Fiber lacking in Western diets
Dr. Ahmed Regina (pictured right), a principal research scientist at CSIRO, says products made from high-amylose wheat contained more than ten times the resistant starch, a type of dietary fiber, found in those made from regular wheat.

“Largely lacking in Western diets, resistant starch is known to improve digestive health, protect against the genetic damage that precedes bowel cancer and help combat Type 2 diabetes,” Dr. Ahmed Regina says.

“Wheat is the most popular source of dietary fiber and eaten by 30 per cent of the world’s population, whether it's in bread, pizzas, pastas or tortillas,” Dr. Ahmed Regina continues. “Having a wheat with high levels of resistant starch enables people to get this important fiber without changing the type of grain they eat or the amount of grain-based foods they need for recommended dietary levels.”

The team responsible for developing the new type of wheat is also hopeful an Australian-based company will capitalise on the opportunity to market it locally.

Reaping rewards of collaboration
The wheat is a result of a collaboration, which started in 2006, between CSIRO, French company Limagrain Céréales Ingrédients and the Grains Research and Development Corporation. They worked together to develop wheat varieties with a higher content of resistant starch and eventually spun out a company called Arista Cereal Technologies.

A breakthrough came when they identified two particular enzymes that, when reduced in wheat, increased the amylose content.

“From there, we used a conventional breeding approach, not GM techniques, and managed to increase the amylose content of wheat grain from around 20 or 30 percent to an unprecedented 85 per cent,” Dr. Ahmed Regina says. “This was sufficient to increase the level of resistant starch to more than 20 percent of total starch in the grain compared to less than 1 percent in regular wheat.”

The US-based Bay State Milling Company was the first company to take this technology to the market through a licensing arrangement with Arista.
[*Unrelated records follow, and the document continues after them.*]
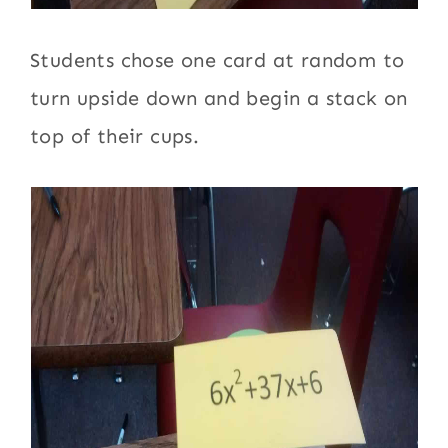
Students chose one card at random to
turn upside down and begin a stack on
top of their cups.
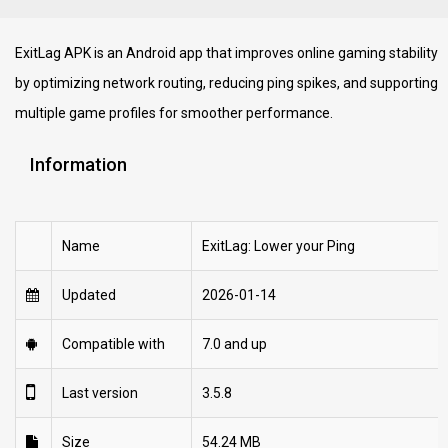
ExitLag APK is an Android app that improves online gaming stability
by optimizing network routing, reducing ping spikes, and supporting
multiple game profiles for smoother performance.
Information
Name
ExitLag: Lower your Ping
Updated
2026-01-14
Compatible with
7.0 and up
Last version
3.5.8
Size
54.24 MB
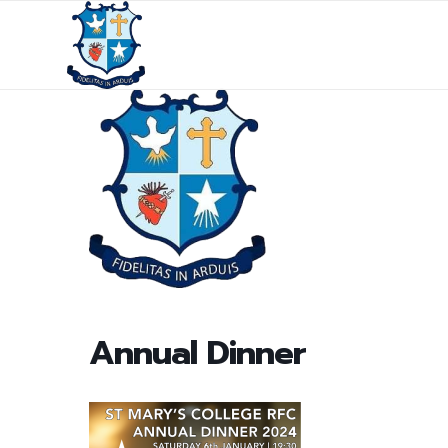
Annual Dinner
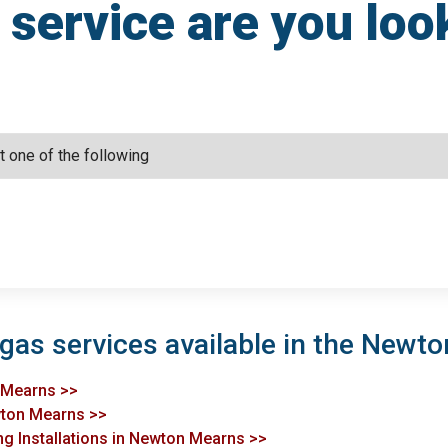
service are you loo
 gas services available in the Newt
n Mearns >>
ewton Mearns >>
ng Installations in Newton Mearns >>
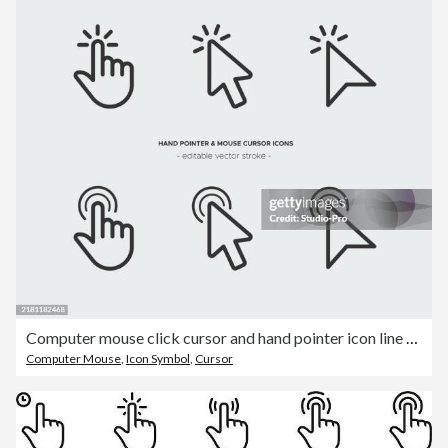
Computer mouse click cursor and hand pointer icon line art
Computer Mouse
,
Icon Symbol
,
Cursor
This year it contracted farmers to grow about 400 hectares of the wheat, which will be marketed as HealthSense high-fiber wheat flour.

“We are very excited to launch HealthSense in the US and change the way Americans think about wheat,” Bay State Milling CEO Peter Levangie says. “HealthSense will deliver flour functionality to our customers and fiber benefits to consumers, enabling better human health through the foods they love to eat.”
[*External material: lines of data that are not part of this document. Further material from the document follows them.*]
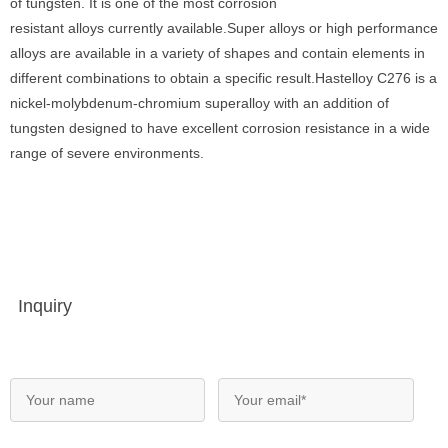
of tungsten. It is one of the most corrosion
resistant alloys currently available.Super alloys or high performance
alloys are available in a variety of shapes and contain elements in
different combinations to obtain a specific result.Hastelloy C276 is a
nickel-molybdenum-chromium superalloy with an addition of
tungsten designed to have excellent corrosion resistance in a wide
range of severe environments.
Inquiry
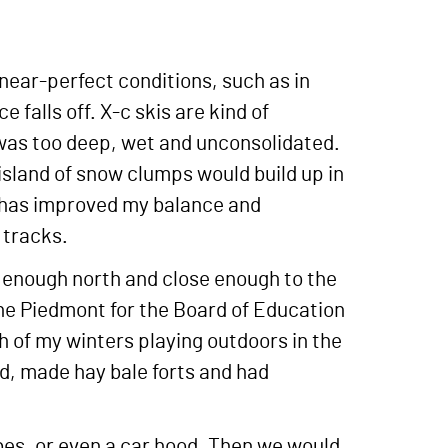
 near-perfect conditions, such as in
alls off. X-c skis are kind of
 was too deep, wet and unconsolidated.
 island of snow clumps would build up in
t has improved my balance and
 tracks.
ar enough north and close enough to the
the Piedmont for the Board of Education
h of my winters playing outdoors in the
ed, made hay bale forts and had
s, or even a car hood. Then we would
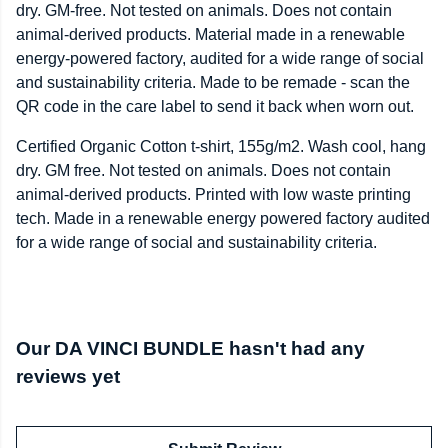
dry. GM-free. Not tested on animals. Does not contain
animal-derived products. Material made in a renewable
energy-powered factory, audited for a wide range of social
and sustainability criteria. Made to be remade - scan the
QR code in the care label to send it back when worn out.
Certified Organic Cotton t-shirt, 155g/m2. Wash cool, hang
dry. GM free. Not tested on animals. Does not contain
animal-derived products. Printed with low waste printing
tech. Made in a renewable energy powered factory audited
for a wide range of social and sustainability criteria.
Our DA VINCI BUNDLE hasn't had any
reviews yet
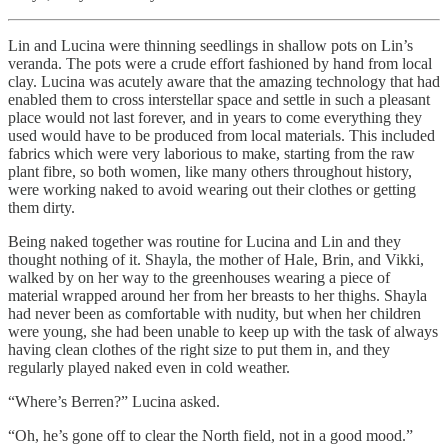
Lin and Lucina were thinning seedlings in shallow pots on Lin’s
veranda. The pots were a crude effort fashioned by hand from local
clay. Lucina was acutely aware that the amazing technology that had
enabled them to cross interstellar space and settle in such a pleasant
place would not last forever, and in years to come everything they
used would have to be produced from local materials. This included
fabrics which were very laborious to make, starting from the raw
plant fibre, so both women, like many others throughout history,
were working naked to avoid wearing out their clothes or getting
them dirty.
Being naked together was routine for Lucina and Lin and they
thought nothing of it. Shayla, the mother of Hale, Brin, and Vikki,
walked by on her way to the greenhouses wearing a piece of
material wrapped around her from her breasts to her thighs. Shayla
had never been as comfortable with nudity, but when her children
were young, she had been unable to keep up with the task of always
having clean clothes of the right size to put them in, and they
regularly played naked even in cold weather.
“Where’s Berren?” Lucina asked.
“Oh, he’s gone off to clear the North field, not in a good mood.”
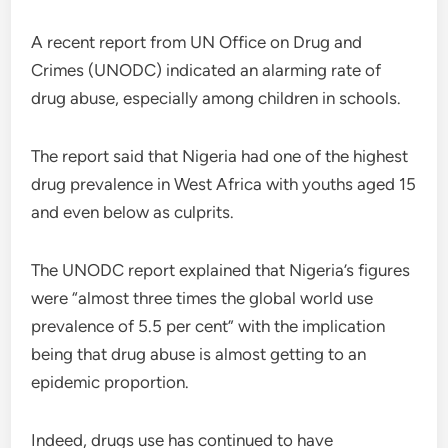
A recent report from UN Office on Drug and
Crimes (UNODC) indicated an alarming rate of
drug abuse, especially among children in schools.
The report said that Nigeria had one of the highest
drug prevalence in West Africa with youths aged 15
and even below as culprits.
The UNODC report explained that Nigeria’s figures
were “almost three times the global world use
prevalence of 5.5 per cent” with the implication
being that drug abuse is almost getting to an
epidemic proportion.
Indeed, drugs use has continued to have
In Australia, Arista is partnering with a breeding company to develop high-amylose wheat varieties suitable for different regions. It is working on producing enough grain for product testing and seeds for initial commercialization.
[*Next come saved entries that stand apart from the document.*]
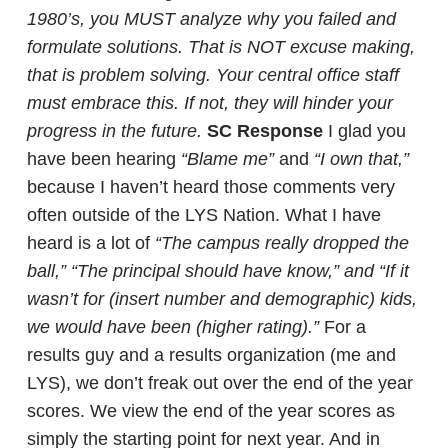
1980’s, you MUST analyze why you failed and
formulate solutions. That is NOT excuse making,
that is problem solving. Your central office staff
must embrace this. If not, they will hinder your
progress in the future.
SC Response
I glad you
have been hearing
“Blame me”
and
“I own that,”
because I haven’t heard those comments very
often outside of the LYS Nation. What I have
heard is a lot of
“The campus really dropped the
ball,” “The principal should have know,” and “If it
wasn’t for (insert number and demographic) kids,
we would have been (higher rating).”
For a
results guy and a results organization (me and
LYS), we don’t freak out over the end of the year
scores. We view the end of the year scores as
simply the starting point for next year. And in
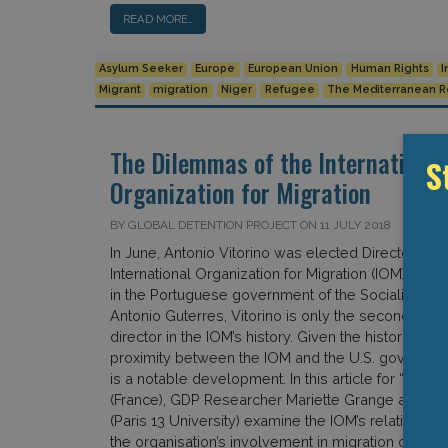
READ MORE…
Asylum Seeker
Europe
European Union
Human Rights
I
Migrant
migration
Niger
Refugee
The Mediterranean 
The Dilemmas of the International
S
Organization for Migration
BY GLOBAL DETENTION PROJECT ON 11 JULY 2018
In June, Antonio Vitorino was elected Director Gen
International Organization for Migration (IOM). Form
in the Portuguese government of the Socialist Prim
Antonio Guterres, Vitorino is only the second non
director in the IOM’s history. Given the historical and
proximity between the IOM and the U.S. government
is a notable development. In this article for “The 
(France), GDP Researcher Mariette Grange and An
(Paris 13 University) examine the IOM’s relations wi
the organisation’s involvement in migration control “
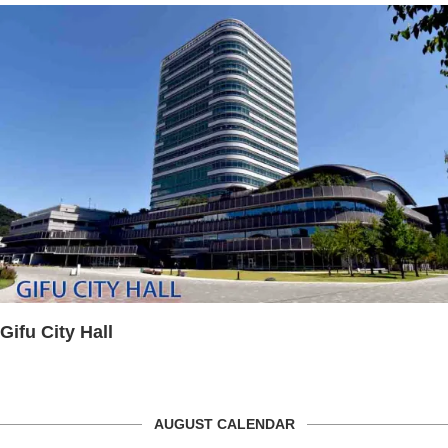
Gifu City Hall
AUGUST CALENDAR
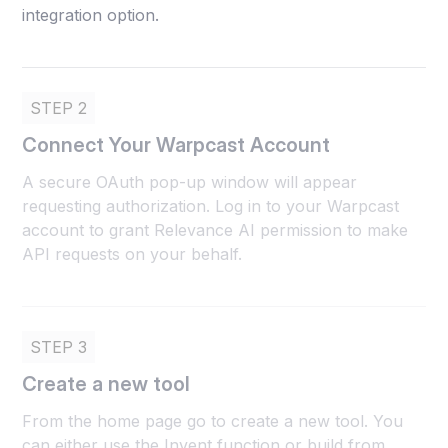
integration option.
STEP 2
Connect Your Warpcast Account
A secure OAuth pop-up window will appear
requesting authorization. Log in to your Warpcast
account to grant Relevance AI permission to make
API requests on your behalf.
STEP 3
Create a new tool
From the home page go to create a new tool. You
can either use the Invent function or build from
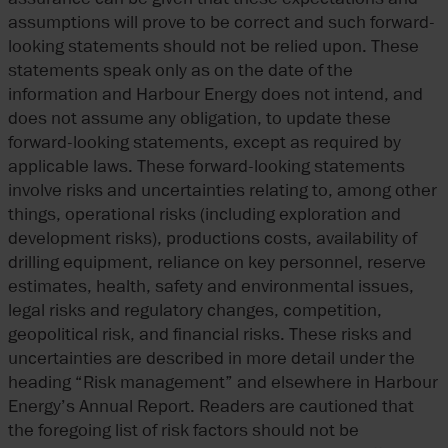
assumptions will prove to be correct and such forward-
looking statements should not be relied upon. These
statements speak only as on the date of the
information and Harbour Energy does not intend, and
does not assume any obligation, to update these
forward-looking statements, except as required by
applicable laws. These forward-looking statements
involve risks and uncertainties relating to, among other
things, operational risks (including exploration and
development risks), productions costs, availability of
drilling equipment, reliance on key personnel, reserve
estimates, health, safety and environmental issues,
legal risks and regulatory changes, competition,
geopolitical risk, and financial risks. These risks and
uncertainties are described in more detail under the
heading “Risk management” and elsewhere in Harbour
Energy’s Annual Report. Readers are cautioned that
the foregoing list of risk factors should not be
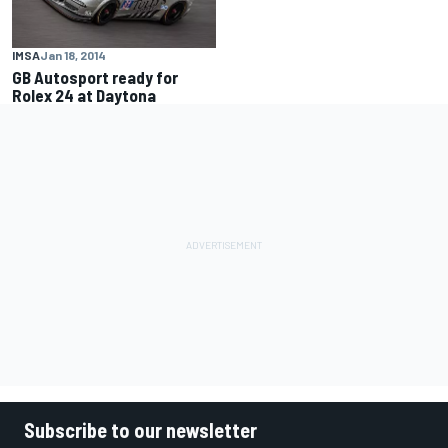
IMSA
Jan 18, 2014
GB Autosport ready for
Rolex 24 at Daytona
Subscribe to our newsletter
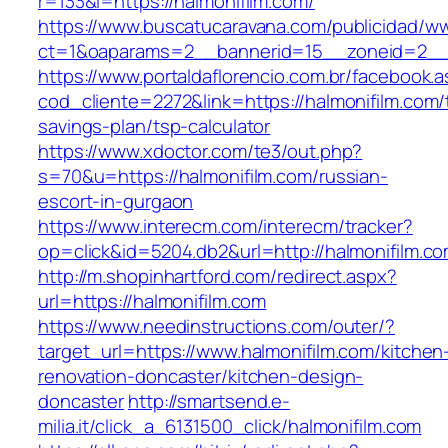
r=133&l=https://halmonifilm.com/
https://www.buscatucaravana.com/publicidad/ww
ct=1&oaparams=2__bannerid=15__zoneid=2__cb
https://www.portaldaflorencio.com.br/facebook.
cod_cliente=2272&link=https://halmonifilm.com/t
savings-plan/tsp-calculator
https://www.xdoctor.com/te3/out.php?
s=70&u=https://halmonifilm.com/russian-
escort-in-gurgaon
https://www.interecm.com/interecm/tracker?
op=click&id=5204.db2&url=http://halmonifilm.co
http://m.shopinhartford.com/redirect.aspx?
url=https://halmonifilm.com
https://www.needinstructions.com/outer/?
target_url=https://www.halmonifilm.com/kitchen
renovation-doncaster/kitchen-design-
doncaster
http://smartsend.e-
milia.it/click_a_6131500_click/halmonifilm.com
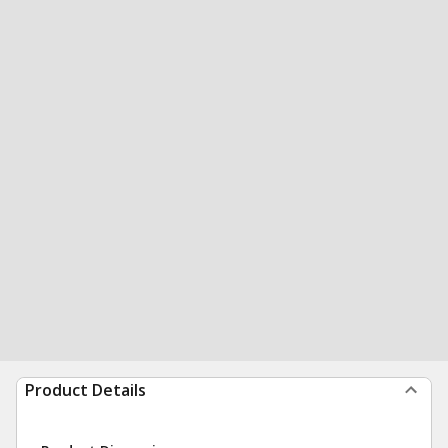
Product Details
Lindsay Adler from CSIRO, an Arista Director, says the company was keen to find an Australian licensee who would develop a new product for local and possibly also Asian markets. “This is an opportunity ripe for the picking, with customers across the world increasingly demanding foods with improved health benefits,” Mr. Adler comments.

CSIRO has developed other novel grains that commercial partners have taken to market, including the ultra-low gluten barley Kebari and BARLEYmax, a barley with high levels of resistant starch.

In other recent wheat-related news, MGP’s Fibersym RW resistant wheat starch has been found to contain an “extraordinarily” high level of dietary fiber by a human dietary study at Monash University in Melbourne, Australia. In addition, research from Cornell University, US, has identified genes that control the vitamin E content in maize grain, a finding that could improve the crop’s nutritional content in the future.